Re: Those who obsess over "gender" get themselves into a pickle
I'm trying to think as to whether English really does have "deep Latinate" roots. We certainly have a lot of Latin words but very little truly Latinate grammar. What we have is a Germanic language (Anglo-Saxon with some lovely Scandinavian simplifications) with many similar constructs, but huge differences in the detail.
As for French, it's another bastard language, being the language of the Francs, a Germanic group, with even more Latinate influence than English. You see this particularly in comparison with the significantly more Latinate, but also newer, Italian and Spanish. Both English and French contain lots of archaic terms and constructs due their long histories as official written languages of nation states, with Henry V of England (because there was also, of course, a French one) the first English king to swear his oath of allegiance in English, Honi soit qui mal y pense, indeed.
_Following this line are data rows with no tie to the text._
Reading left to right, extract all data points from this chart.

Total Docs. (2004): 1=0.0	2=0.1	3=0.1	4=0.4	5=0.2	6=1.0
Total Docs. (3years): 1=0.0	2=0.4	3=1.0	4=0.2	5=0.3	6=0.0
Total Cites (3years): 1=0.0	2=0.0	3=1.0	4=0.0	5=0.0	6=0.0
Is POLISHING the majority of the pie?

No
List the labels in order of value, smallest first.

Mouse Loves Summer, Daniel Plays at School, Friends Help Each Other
The good old Académie Française does indeed get to ponder over gendering, though some of the changes made do at least have theoretical underpinnings from French feminism, Cixous, et al. Somewhat typically French, it's important that the problem is discovered, analysed and resolved in theory. The real world can wait!
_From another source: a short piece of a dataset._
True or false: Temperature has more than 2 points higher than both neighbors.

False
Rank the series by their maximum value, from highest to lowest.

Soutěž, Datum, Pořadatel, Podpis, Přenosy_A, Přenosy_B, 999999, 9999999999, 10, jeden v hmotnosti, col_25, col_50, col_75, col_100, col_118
German is also getting a bashing from the time wasters with discussions as to whether students should be der Student / die Studentin or (double gerund) die Studierende and whether the previously theoretically masculine-only plural should replace by the "gender star" (you can't make this shit up) so that die Studenten gets to become die Student*innen, and whether this monster should be aspirated or not. If it's not, it's the same as the feminine-only plural. This is considered somehow more inclusive for the generic plural than the masculine-only one!
Anyway, genders in language only loosely align with animal sexes, which only adds to the confusion and misapplcation. But also, no doubt, provides plenty of reasons for yet more "research projects".